10. TV weather anchor name (your 5th grade teacher’s last name, a major city that starts with the same letter): Navarrete Nashville
11. Spy name (your favourite season/holiday, flower): Winter Lilac
12. Cartoon name: (favourite fruit, article of clothing you’re wearing right now): I'm going to copy Cami's exactly, because it matches well too (though she's right, it never makes sense): Mango Pajama Pants
13. Hippie name (What you ate for breakfast, your favourite tree): Cereal Aspen
Okay, so some of those were really stupid. Oh well, it was a fun post anyway. Ta!
By a long shot, it's far better than Dwangela and Jichael. Ick.

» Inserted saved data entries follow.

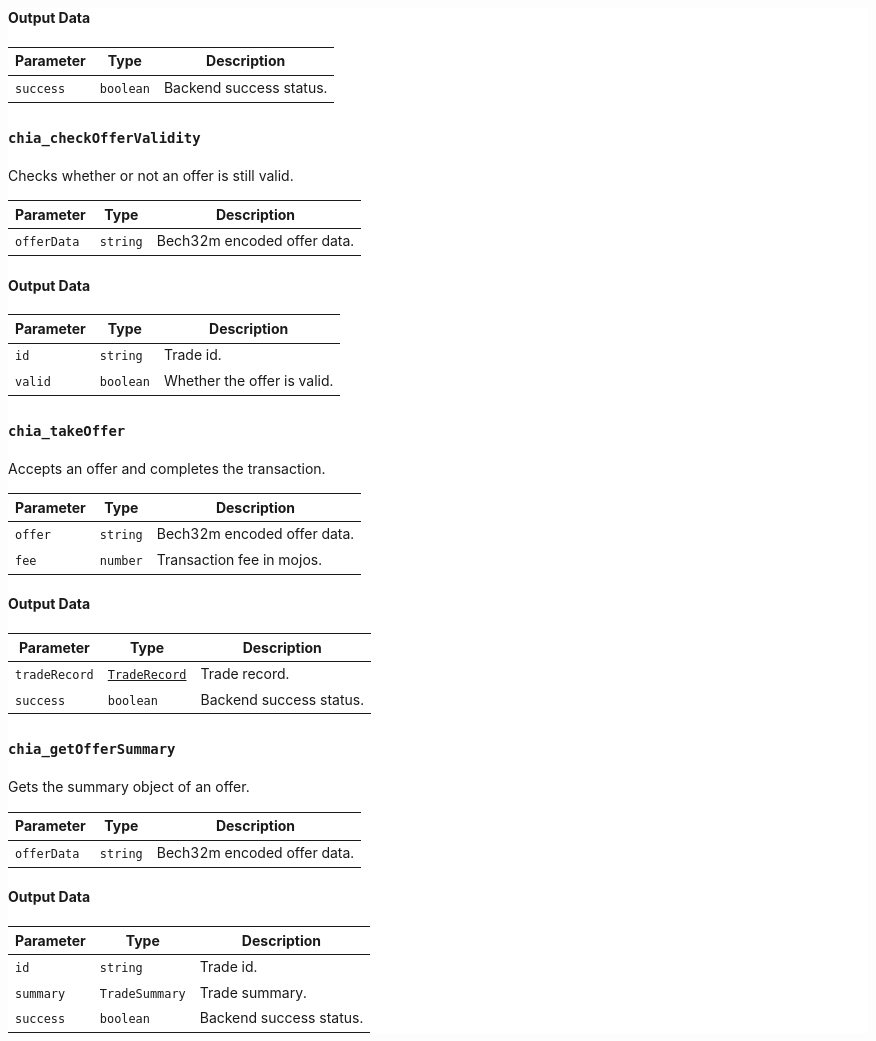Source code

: #### Output Data

| Parameter | Type      | Description             |
| --------- | --------- | ----------------------- |
| `success` | `boolean` | Backend success status. |

### `chia_checkOfferValidity`

Checks whether or not an offer is still valid.

| Parameter   | Type     | Description                 |
| ----------- | -------- | --------------------------- |
| `offerData` | `string` | Bech32m encoded offer data. |

#### Output Data

| Parameter | Type      | Description                 |
| --------- | --------- | --------------------------- |
| `id`      | `string`  | Trade id.                   |
| `valid`   | `boolean` | Whether the offer is valid. |

### `chia_takeOffer`

Accepts an offer and completes the transaction.

| Parameter | Type     | Description                 |
| --------- | -------- | --------------------------- |
| `offer`   | `string` | Bech32m encoded offer data. |
| `fee`     | `number` | Transaction fee in mojos.   |

#### Output Data

| Parameter     | Type                                                 | Description             |
| ------------- | ---------------------------------------------------- | ----------------------- |
| `tradeRecord` | [`TradeRecord`](/walletconnect-offers#traderecord) | Trade record.           |
| `success`     | `boolean`                                            | Backend success status. |

### `chia_getOfferSummary`

Gets the summary object of an offer.

| Parameter   | Type     | Description                 |
| ----------- | -------- | --------------------------- |
| `offerData` | `string` | Bech32m encoded offer data. |

#### Output Data

| Parameter | Type                                                  | Description             |
| --------- | ----------------------------------------------------- | ----------------------- |
| `id`      | `string`                                              | Trade id.               |
| `summary` | `TradeSummary` | Trade summary.          |
| `success` | `boolean`                                             | Backend success status. |
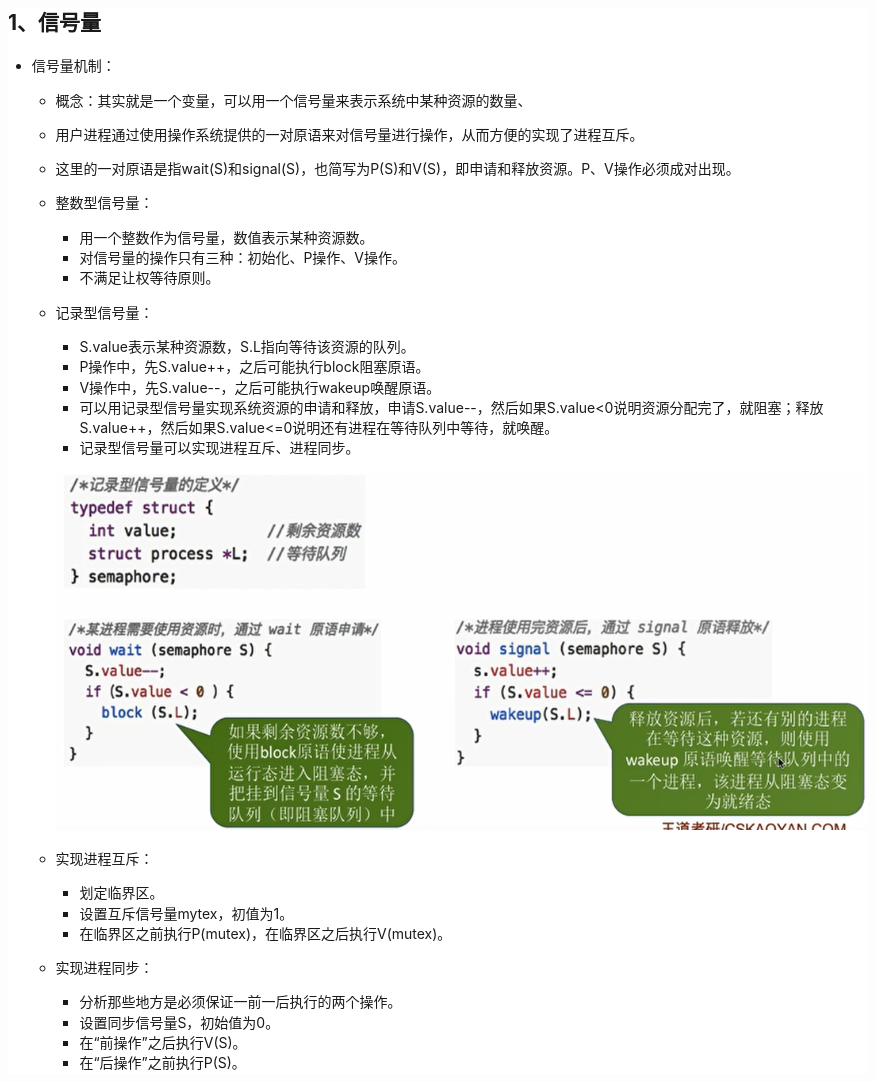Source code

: ## 1、信号量

- 信号量机制：

  - 概念：其实就是一个变量，可以用一个信号量来表示系统中某种资源的数量、

  - 用户进程通过使用操作系统提供的一对原语来对信号量进行操作，从而方便的实现了进程互斥。

  - 这里的一对原语是指wait(S)和signal(S)，也简写为P(S)和V(S)，即申请和释放资源。P、V操作必须成对出现。

  - 整数型信号量：

    - 用一个整数作为信号量，数值表示某种资源数。
    - 对信号量的操作只有三种：初始化、P操作、V操作。
    - 不满足让权等待原则。

  - 记录型信号量：

    - S.value表示某种资源数，S.L指向等待该资源的队列。
    - P操作中，先S.value++，之后可能执行block阻塞原语。
    - V操作中，先S.value--，之后可能执行wakeup唤醒原语。
    - 可以用记录型信号量实现系统资源的申请和释放，申请S.value--，然后如果S.value<0说明资源分配完了，就阻塞；释放S.value++，然后如果S.value<=0说明还有进程在等待队列中等待，就唤醒。
    - 记录型信号量可以实现进程互斥、进程同步。

    ![](img/3、信号量、死锁/记录型信号量.png)

  - 实现进程互斥：

    - 划定临界区。
    - 设置互斥信号量mytex，初值为1。
    - 在临界区之前执行P(mutex)，在临界区之后执行V(mutex)。

  - 实现进程同步：

    - 分析那些地方是必须保证一前一后执行的两个操作。
    - 设置同步信号量S，初始值为0。
    - 在“前操作”之后执行V(S)。
    - 在“后操作”之前执行P(S)。
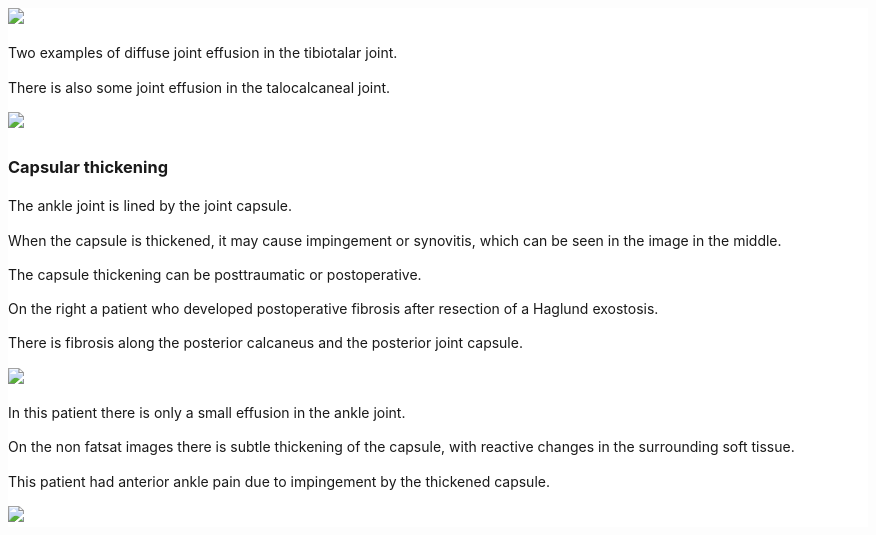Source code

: 






![](/img/containers/main/ankle-mri-examination/a5c31024283db1_9.jpg/a0889fab065be326e9f66c56b73d3f35.jpg)




Two examples of diffuse joint effusion in the tibiotalar joint.  

There is also some joint effusion in the talocalcaneal joint.








![](/img/containers/main/ankle-mri-examination/a5c60931d0b2e2____-capsular.jpg/dd0e162cd7fc9eb1608f5b72cb5c92a4.jpg)




### Capsular thickening


The ankle joint is lined by the joint capsule.  

When the capsule is thickened, it may cause impingement or synovitis, which can be seen in the image in the middle.

The capsule thickening can be posttraumatic or postoperative.

On the right a patient who developed postoperative fibrosis after resection of a Haglund exostosis.  

There is fibrosis along the posterior calcaneus and the posterior joint capsule.








![](/img/containers/main/ankle-mri-examination/a5c31e4a24b9b4___2-capsule-thickening.jpg/f086283da933b72ef24c2b4f311fcafc.jpg)




In this patient there is only a small effusion in the ankle joint.  

On the non fatsat images there is subtle thickening of the capsule, with reactive changes in the surrounding soft tissue.  

This patient had anterior ankle pain due to impingement by the thickened capsule.








![](/img/containers/main/ankle-mri-examination/a5c48dddd649d0___2capsular-thickening.jpg/9d36593b3773b4c335811cb33c7ed5f0.jpg)



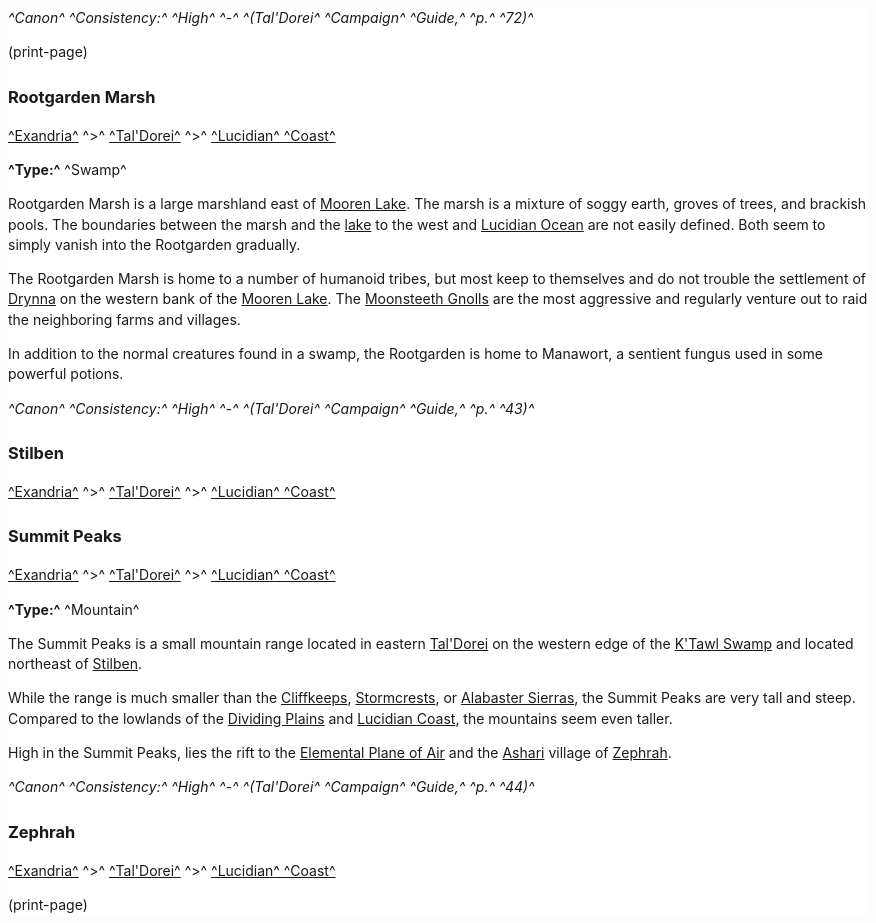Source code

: *^Canon^ ^Consistency:^ ^High^ ^-^ ^(Tal'Dorei^ ^Campaign^ ^Guide,^ ^p.^ ^72)^*





(print-page)


### Rootgarden Marsh
[^Exandria^](geography) ^>^ [^Tal'Dorei^](taldorei) ^>^ [^Lucidian^ ^Coast^](lucidian-coast)

**^Type:^** ^Swamp^

Rootgarden Marsh is a large marshland east of [Mooren Lake](mooren-lake). The marsh is a mixture of soggy earth, groves of trees, and brackish pools. The boundaries between the marsh and the [lake](mooren-lake) to the west and [Lucidian Ocean](lucidian-ocean) are not easily defined. Both seem to simply vanish into the Rootgarden gradually.

The Rootgarden Marsh is home to a number of humanoid tribes, but most keep to themselves and do not trouble the settlement of [Drynna](drynna) on the western bank of the [Mooren Lake](mooren-lake). The [Moonsteeth Gnolls](moonsteeth-gnolls) are the most aggressive and regularly venture out to raid the neighboring farms and villages.

In addition to the normal creatures found in a swamp, the Rootgarden is home to Manawort, a sentient fungus used in some powerful potions.

*^Canon^ ^Consistency:^ ^High^ ^-^ ^(Tal'Dorei^ ^Campaign^ ^Guide,^ ^p.^ ^43)^*




### Stilben
[^Exandria^](geography) ^>^ [^Tal'Dorei^](taldorei) ^>^ [^Lucidian^ ^Coast^](lucidian-coast)


### Summit Peaks
[^Exandria^](geography) ^>^ [^Tal'Dorei^](taldorei) ^>^ [^Lucidian^ ^Coast^](lucidian-coast)

**^Type:^** ^Mountain^

The Summit Peaks is a small mountain range located in eastern [Tal'Dorei](taldorei) on the western edge of the [K'Tawl Swamp](ktawl-swamp) and located northeast of [Stilben](stilben).  

While the range is much smaller than the [Cliffkeeps](cliffkeep-mountain-range), [Stormcrests](stormcrest-mountains), or [Alabaster Sierras](alabaster-sierra-range), the Summit Peaks are very tall and steep. Compared to the lowlands of the [Dividing Plains](dividing-plains) and [Lucidian Coast](lucidian-coast), the mountains seem even taller.

High in the Summit Peaks, lies the rift to the [Elemental Plane of Air](elemental-plane-of-air) and the [Ashari](ashari) village of [Zephrah](zephrah).

*^Canon^ ^Consistency:^ ^High^ ^-^ ^(Tal'Dorei^ ^Campaign^ ^Guide,^ ^p.^ ^44)^*




### Zephrah
[^Exandria^](geography) ^>^ [^Tal'Dorei^](taldorei) ^>^ [^Lucidian^ ^Coast^](lucidian-coast)

(print-page)
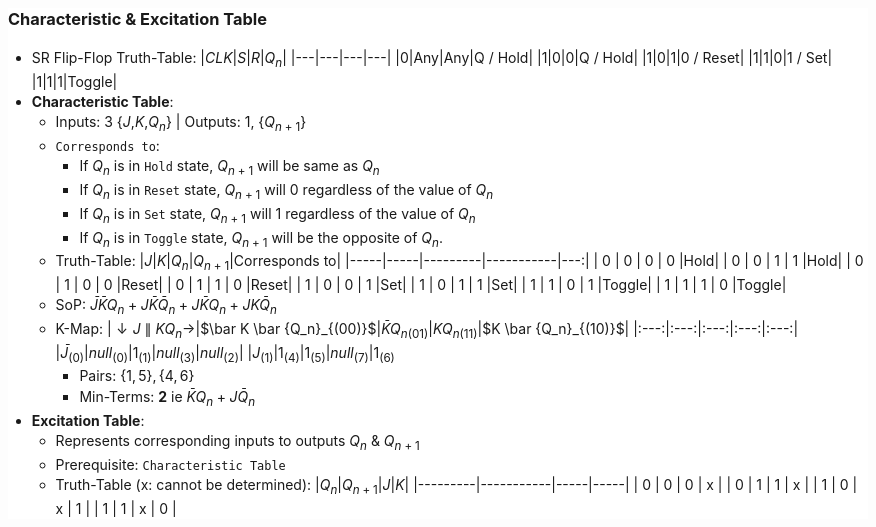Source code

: ### Characteristic & Excitation Table
- SR Flip-Flop Truth-Table:
    |$CLK$|$S$|$R$|$Q_n$|
    |---|---|---|---|
    |0|Any|Any|Q / Hold|
    |1|0|0|Q / Hold|
    |1|0|1|0 / Reset|
    |1|1|0|1 / Set|
    |1|1|1|Toggle|
- **Characteristic Table**:
    - Inputs: 3 {$J$,$K$,$Q_n$} | Outputs: 1, {$Q_{n+1}$}
    - `Corresponds to`:
        - If $Q_n$ is in `Hold` state, $Q_{n+1}$ will be same as $Q_n$
        - If $Q_n$ is in `Reset` state, $Q_{n+1}$ will $0$ regardless of the value of $Q_n$
        - If $Q_n$ is in `Set` state, $Q_{n+1}$ will $1$ regardless of the value of $Q_n$
        - If $Q_n$ is in `Toggle` state, $Q_{n+1}$ will be the opposite of $Q_n$.
    - Truth-Table:
        |$J$|$K$|$Q_n$|$Q_{n+1}$|Corresponds to|
        |-----|-----|---------|-----------|---:|
        |  0  |  0  |    0    |     0     |Hold|
        |  0  |  0  |    1    |     1     |Hold|
        |  0  |  1  |    0    |     0     |Reset|
        |  0  |  1  |    1    |     0     |Reset|
        |  1  |  0  |    0    |     1     |Set|
        |  1  |  0  |    1    |     1     |Set|
        |  1  |  1  |    0    |     1     |Toggle|
        |  1  |  1  |    1    |     0     |Toggle|
    - SoP: $\bar J \bar K Q_{n} + J \bar K \bar Q_n + J \bar K Q_n + J K \bar Q_n$
    - K-Map:
        |$↓J\ \|\ K {Q_n}→$|$\bar K \bar {Q_n}_{(00)}$|$\bar K {Q_n}_{(01)}$|$K {Q_n}_{(11)}$|$K \bar {Q_n}_{(10)}$|
        |:---:|:---:|:---:|:---:|:---:|
        |$\bar J_{(0)}$|$null_{(0)}$|$1_{(1)}$|$null_{(3)}$|$null_{(2)}$|
        |$J_{(1)}$|$1_{(4)}$|$1_{(5)}$|$null_{(7)}$|$1_{(6)}$
        - Pairs: $\{1,5\},\{4,6\}$
        - Min-Terms: **2** ie $\bar K Q_n + J \bar Q_{n}$
- **Excitation Table**:
    - Represents corresponding inputs to outputs $Q_n$ & $Q_{n+1}$
    - Prerequisite: `Characteristic Table`
    - Truth-Table (x: cannot be determined):
        |$Q_n$|$Q_{n+1}$|$J$|$K$|
        |---------|-----------|-----|-----|
        |    0    |     0     |  0  |  x  |
        |    0    |     1     |  1  |  x  |
        |    1    |     0     |  x  |  1  |
        |    1    |     1     |  x  |  0  |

Oh, and I can't believe the Temp landed the Corporate job... It would have been so convenient to get Karen out of the Scranton office.
Sunday, April 6, 2008
So how have I spent my time since I came home? Watching every youtube attraction Elise has been dying to show me, catching up on the best movies that I've been waiting to see, calling friends back in WI to see how things are going and encourage the younger Hmong elders who are now suddenly thrust into leadership positions at a relatively young mission age, at last finishing the Harry Potter and A Series of Unfortunate Events book series, updating my website, spending time with friends and family, meeting the niece that I had only heard and seen pictures of, prepping myself to meet the future in-law, resting, recouping, and, one of the best parts of all, spending time by myself. I am so glad to be back with everyone, but like Mom pointed out once, sometimes I just like to be alone. So quiet, I don't have to worry if someone's annoyed by my music or if I don't have anything in particular to say, not having to explain every little thing... It's been nice, after all that craziness and busyness. It's true, parts of me have changed since I left, some things that were all-important to me before just aren't anymore, but the most important things have remained intact. I think I'm still me. On Friday, Johns and I went to our first mission reunion in Sandy, and we were glad to see so many of our old friends. Some married (a couple having met in the field... hmmmm...), some engaged (some BARELY engaged... just in time for the reunion...), some dating, some still single, and a lot coming with old mission friends, like we did. The Hunts are doing well, and we had a great time catching up with people. After that, we were all blessed with the 178th Semi-Annual General Conference, President Monson's first as the President of the Church. His humor is intact, and the Church seems to be in capable hands. It's good to see how smoothly the Church operates, especially after such an event as the death of the Prophet. The work goes forth! I listened to the whole thing online in Hmong, and heard one or two old mission companions translating (that'll be me in October!), but was also reminded of the not-too-long-ago times when I decided I had had enough of really long church meetings... Twice a year is perfect.
All is going well. I still can't believe I'm even an R.M. at all! Slap that social status on me! Here I am, girls, at last worthy of your attention!!!